Just ask Congressman Dave Bratt who was roasted in front of a a crowd of less than 200 in Blackstone, VA, earlier this year.
And while organizers hope for a more peaceful turn out, the impetus for the event stems from a Charlottesville-based event called “Town Hall With (or Without) Congressman Tom Garrett.”
“I think that this seems to be a pretty turbulent political moment,” Horne said. “We have seen that other towns and cities in Virginia and elsewhere in the United States were creating these citizen-led town halls and we thought that this would be a great opportunity for Farmville to become part of that effort.”
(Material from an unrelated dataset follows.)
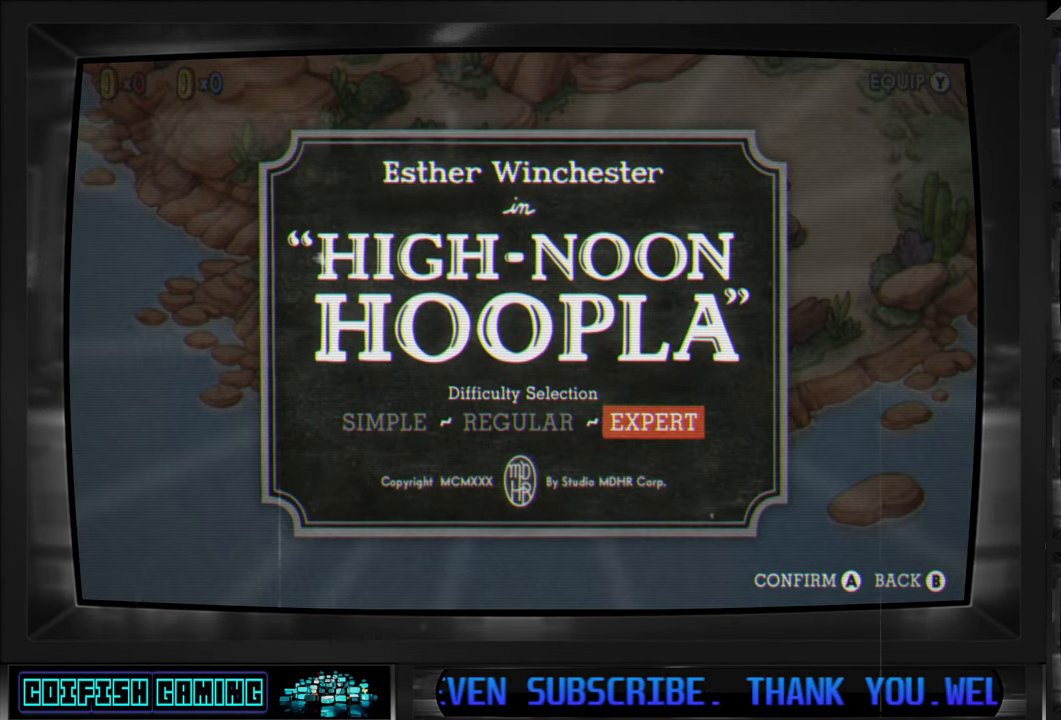
{"buttons": [], "left_stick": "center", "right_stick": "center", "events": []}
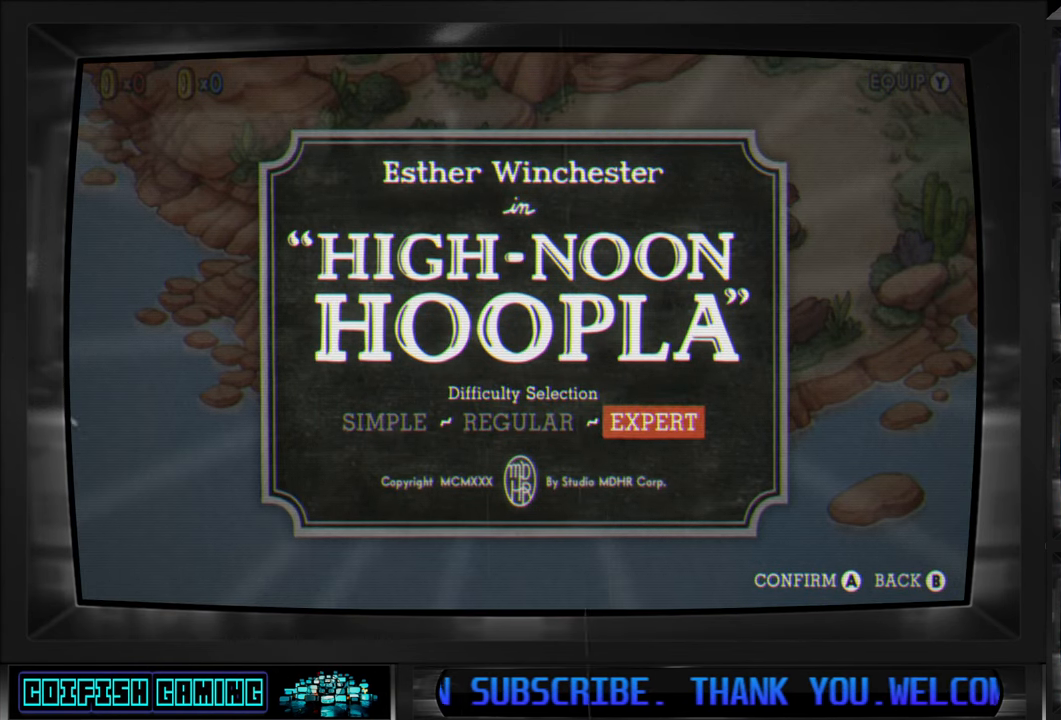
{"buttons": [], "left_stick": "center", "right_stick": "center", "events": []}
Rep. Garrett won his seat last year by more than 58%, similar to Bratt's win of about 57%, making both traditionally secure in Virginia's conservative rural West and South West. But Horne points to the specific district, Prince Edward County, where Garrett only won 51% of the vote.
“There are a lot of different viewpoints here and often the rural areas get overlooked in these bigger issues,” she said.
Horne, who said she's been involved in politics in small ways before, claims her involvmeent this time is based in a need to get involved with her representatives and "the people who speak for me in the federal government.”
“I don’t agree with Congressman Garrett in many ways," she said. "but I think that we’ve found common ground even in disagreement."
Healthcare is one of the issues on the docket for the event which aims to cover three scheduled topics in 30 minute intervals to keep the event organized. The other two subjects include the environment and social issues.
“If people want to bring up questions of the budget or foreign relations, there are whole other set of concerns that can be voiced,” Horne said. “We wanted to make sure that there was some organization to the event.”
And while they hope Garrett’s attends, Horne and her group haven't heard much from the candidate and his attendance isn't guaranteed. But she hopes to record the questions and comments from 5th district residents and hand deliver that to Garrett who could chose to respond.
"Since Donald Trump's election, there's been a rising trend of Republicans in hiding, and Virginians are rightfully calling them out for it," said Democratic Party of Virginia communications director Katie Baker. "The town hall is a cornerstone of our democracy and revered part of our national history. Across the Commonwealth, we've seen increasing grassroots demand for Republicans to show up and listen to the people they were elected to serve."
“We want citizens to speak as if Congressman Garrett were there if he cannot come, ” Horne said of the decision to record the event.
She hopes that Rep. Garrett will be aware of where Farmville and surrounding areas stand on several issues.
“We want it to be open to everybody. We want people to see an opportunity to get involved and have their voices heard,” Horne said.